Your task: Give back exactly the stretch of data below from the line holding "- ceramic jug [942,410,1011,507]" through the line holding "- utensil holder [879,381,928,434]", both ends included, and leave the remaining lines out.

*** Opening of Given records ***

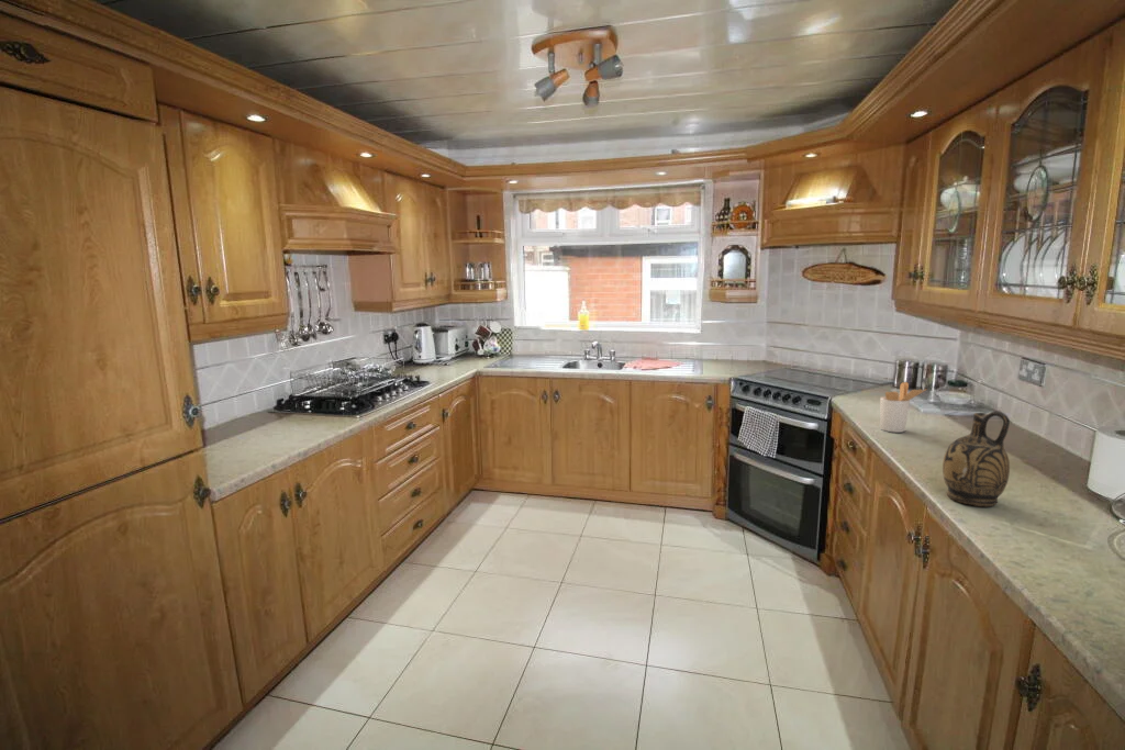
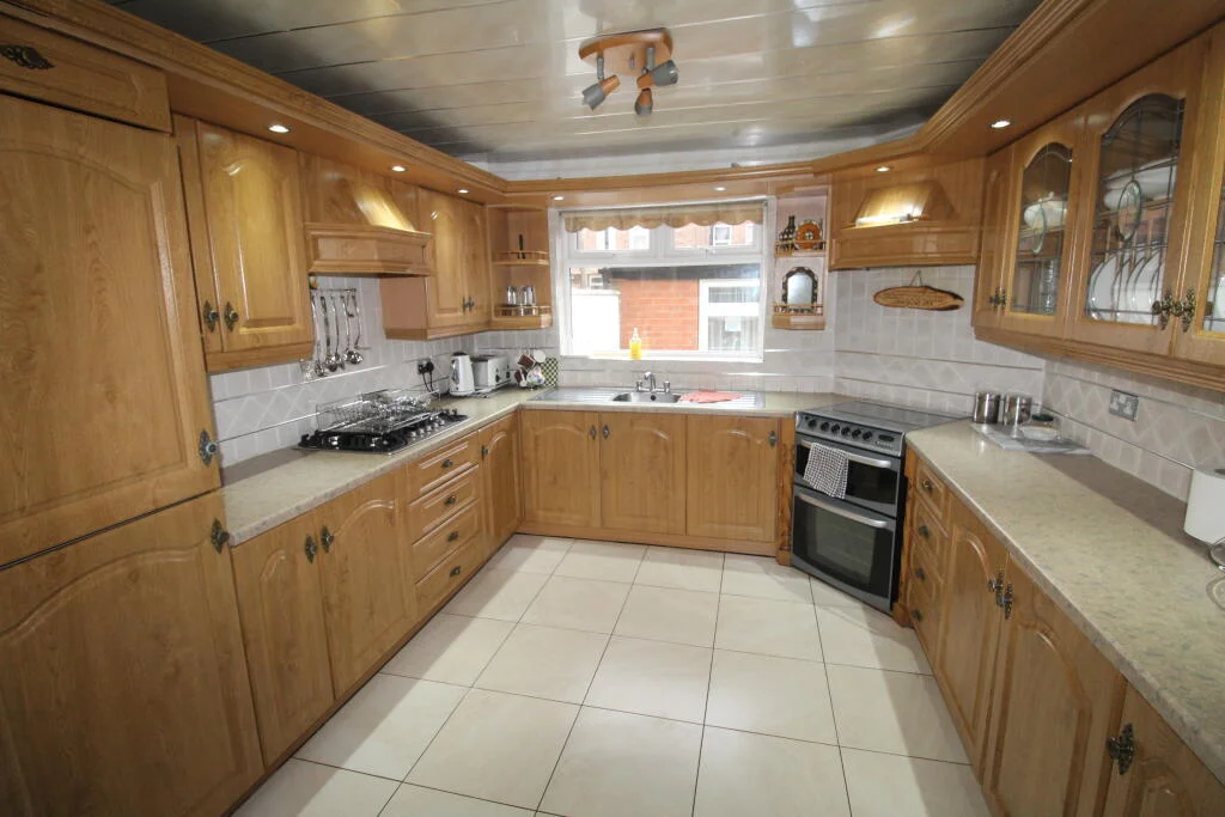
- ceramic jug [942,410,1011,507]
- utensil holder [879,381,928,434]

*** Close of Given records ***
*** Opening of Given records ***

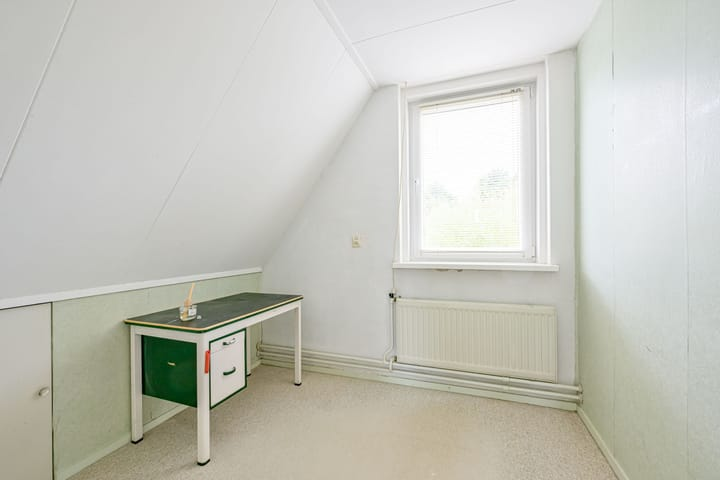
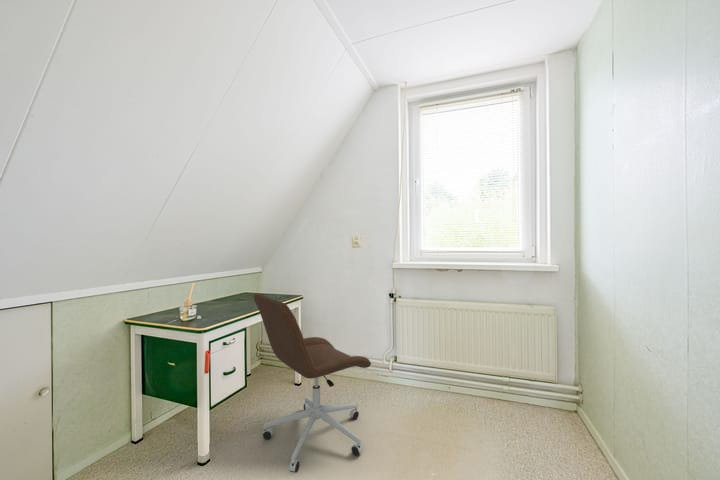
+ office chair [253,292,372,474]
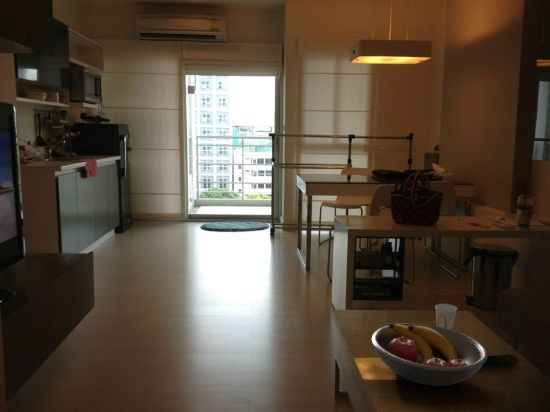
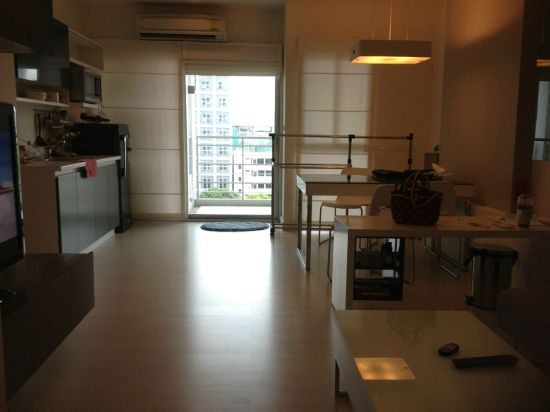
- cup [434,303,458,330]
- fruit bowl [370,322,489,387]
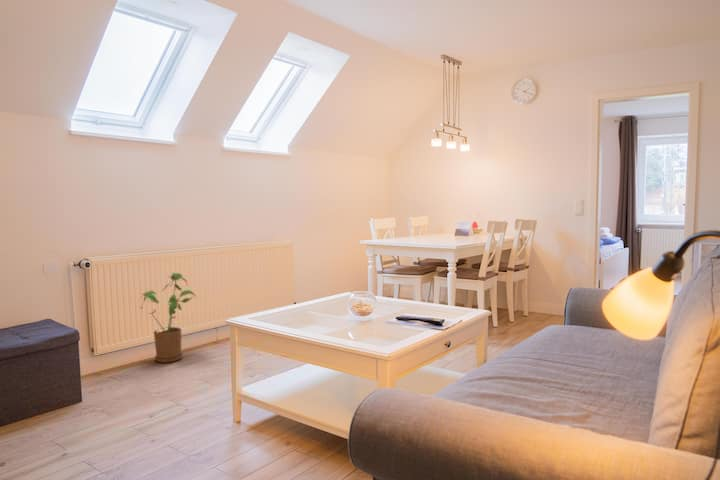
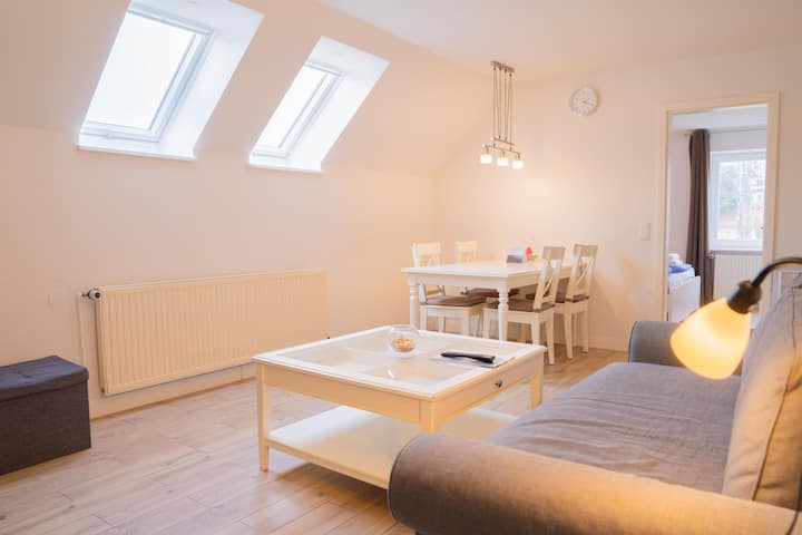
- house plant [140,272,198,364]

*** Close of Given records ***

Worked solution:
- ceramic jug [942,410,1011,507]
- utensil holder [879,381,928,434]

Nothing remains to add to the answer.